===== WORKING DATA =====

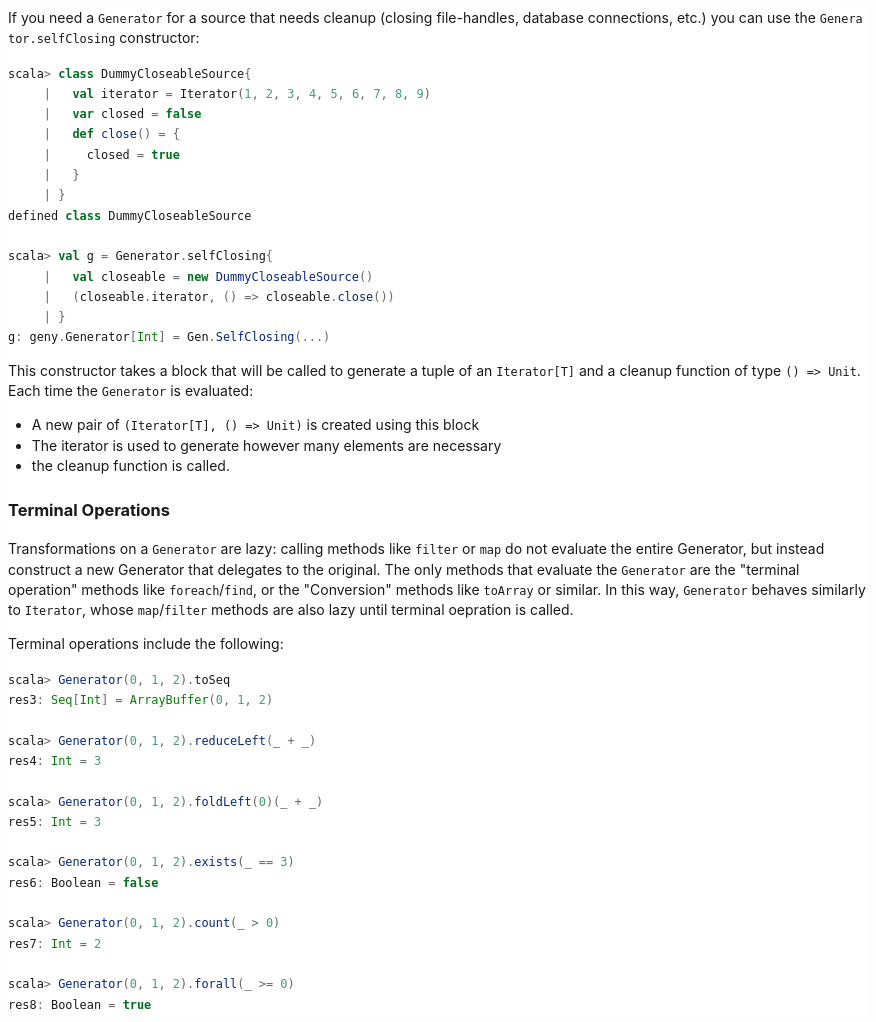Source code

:If you need a `Generator` for a source that needs cleanup (closing
file-handles, database connections, etc.) you can use the
`Generator.selfClosing` constructor:

```scala
scala> class DummyCloseableSource{
     |   val iterator = Iterator(1, 2, 3, 4, 5, 6, 7, 8, 9)
     |   var closed = false
     |   def close() = {
     |     closed = true
     |   }
     | }
defined class DummyCloseableSource

scala> val g = Generator.selfClosing{
     |   val closeable = new DummyCloseableSource()
     |   (closeable.iterator, () => closeable.close())
     | }
g: geny.Generator[Int] = Gen.SelfClosing(...)
```

This constructor takes a block that will be called to generate a tuple of an
`Iterator[T]` and a cleanup function of type `() => Unit`. Each time the
`Generator` is evaluated:

- A new pair of `(Iterator[T], () => Unit)` is created using this block
- The iterator is used to generate however many elements are necessary
- the cleanup function is called.


### Terminal Operations

Transformations on a `Generator` are lazy: calling methods like `filter`
or `map` do not evaluate the entire Generator, but instead construct a new
Generator that delegates to the original. The only methods that evaluate
the `Generator` are the "terminal operation" methods like
`foreach`/`find`, or the "Conversion" methods like `toArray` or
similar. In this way, `Generator` behaves similarly to `Iterator`, whose
`map`/`filter` methods are also lazy until terminal oepration is called.

Terminal operations include the following:

```scala
scala> Generator(0, 1, 2).toSeq
res3: Seq[Int] = ArrayBuffer(0, 1, 2)

scala> Generator(0, 1, 2).reduceLeft(_ + _)
res4: Int = 3

scala> Generator(0, 1, 2).foldLeft(0)(_ + _)
res5: Int = 3

scala> Generator(0, 1, 2).exists(_ == 3)
res6: Boolean = false

scala> Generator(0, 1, 2).count(_ > 0)
res7: Int = 2

scala> Generator(0, 1, 2).forall(_ >= 0)
res8: Boolean = true
```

=====

ACTIVITY
Out of the records above, pick each line that contains the string "false".

SOLUTION FOR THIS EXERCISE
     |   var closed = false
res6: Boolean = false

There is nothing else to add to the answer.